Proposed Wassenaar pact changes will harm cyber defenders instead of attackers

The comment period for the proposed amendments to the Wassenaar Arrangement regarding “cybersecurity items” has ended, and the overwhelming majority of the 150+ comments submitted are negative.

As a reminder: the Wassenaar Arrangement includes 41 participating states, and was established to help promote transparency and responsibility in transfers of conventional arms and dual-use goods and technologies.

The US Commerce Department’s Bureau of Industry and Security (BIS) proposes to implement the agreements by the Wassenaar Arrangement at the Plenary meeting in December 2013 with regard to cybersecurity items, and a license requirement for the export, reexport, or transfer of these items to all destinations (except Canada).

The new amendments have been contested by the likes of companies like Google, but also by a number of security researchers.

Google considers the new rules to be dangerously broad and vague, and an obstacle to sharing intrusion information globally. “If we have information about intrusion software, we should be able to share that with our engineers, no matter where they physically sit,” Neil Martin, Export Compliance Counsel for Google and Tim Willis from the Chrome Security Team explained.

The company also worries that the proposed rules would negatively affect vulnerability research and would prove as a deterrent for security researchers that report vulnerabilities, exploits, or other controlled information to manufacturers. Bug bounty programs would also come in question.
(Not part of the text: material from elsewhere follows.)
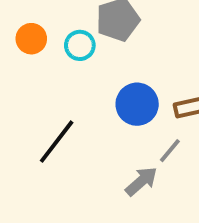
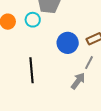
black line: (57, 142) -> (32, 70), turned -30

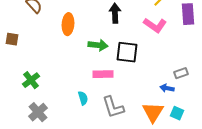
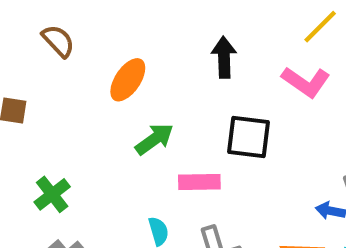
orange ellipse: (68, 24) -> (128, 80), turned 30
green arrow: (98, 45) -> (154, 139), moved, turned -42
“We believe that these proposed rules, as currently written, would have a significant negative impact on the open security research community. They would also hamper our ability to defend ourselves, our users, and make the web safer. It would be a disastrous outcome if an export regulation intended to make people more secure resulted in billions of users across the globe becoming persistently less secure,” they noted.
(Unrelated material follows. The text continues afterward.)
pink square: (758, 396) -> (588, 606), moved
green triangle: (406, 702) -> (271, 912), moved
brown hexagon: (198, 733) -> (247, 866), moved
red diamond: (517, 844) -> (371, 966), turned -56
Well known security researchers Jonathan Zdziarski and Charlie Miller also submitted their comments.

“The tools and techniques I have developed are by no means ‘intrusion’ tools, however due to the excessively broad nature of the Wassenaar proposal, would fall under its regulations as they bypass security mechanisms of devices and collect information from them,” says forensics expert Zdziarski.

“As all of my research is done personally, I have no large company with lawyers to address the impossible spider web of export regulations that would be introduced by Wassenaar. The current proposal as is would harm far more than simply the information security industry, but would also greatly damage the forensics industry and ultimately limit the quality of tools available to law enforcement agencies for conducting lawful forensics.”

“Had Wassenaar been place in 2008, I would not have felt as though I could openly share my research publicly without risk of prosecution, which would have deprived the community as a whole – including the United States – of valuable information that has led to the greater good,” he concluded.

“The proposed rule regarding exploitation licensing would outlaw almost everything I do and have done in my professional career,” Charlie Miller commented, and explained: “In its simplest form, I discover new vulnerabilities, new techniques to exploit systems, etc and then discuss this with the manufacturer in question, give talks and write papers about these vulnerabilities/techniques so that as a community, we can get better and improve the state of information security everywhere.”

“Attackers will always continue to find new techniques and vulnerabilities and they are not hindered by laws which limit sharing. Only defenders will be penalized by limiting sharing of technical details of vulnerabilities and techniques,” he pointed out.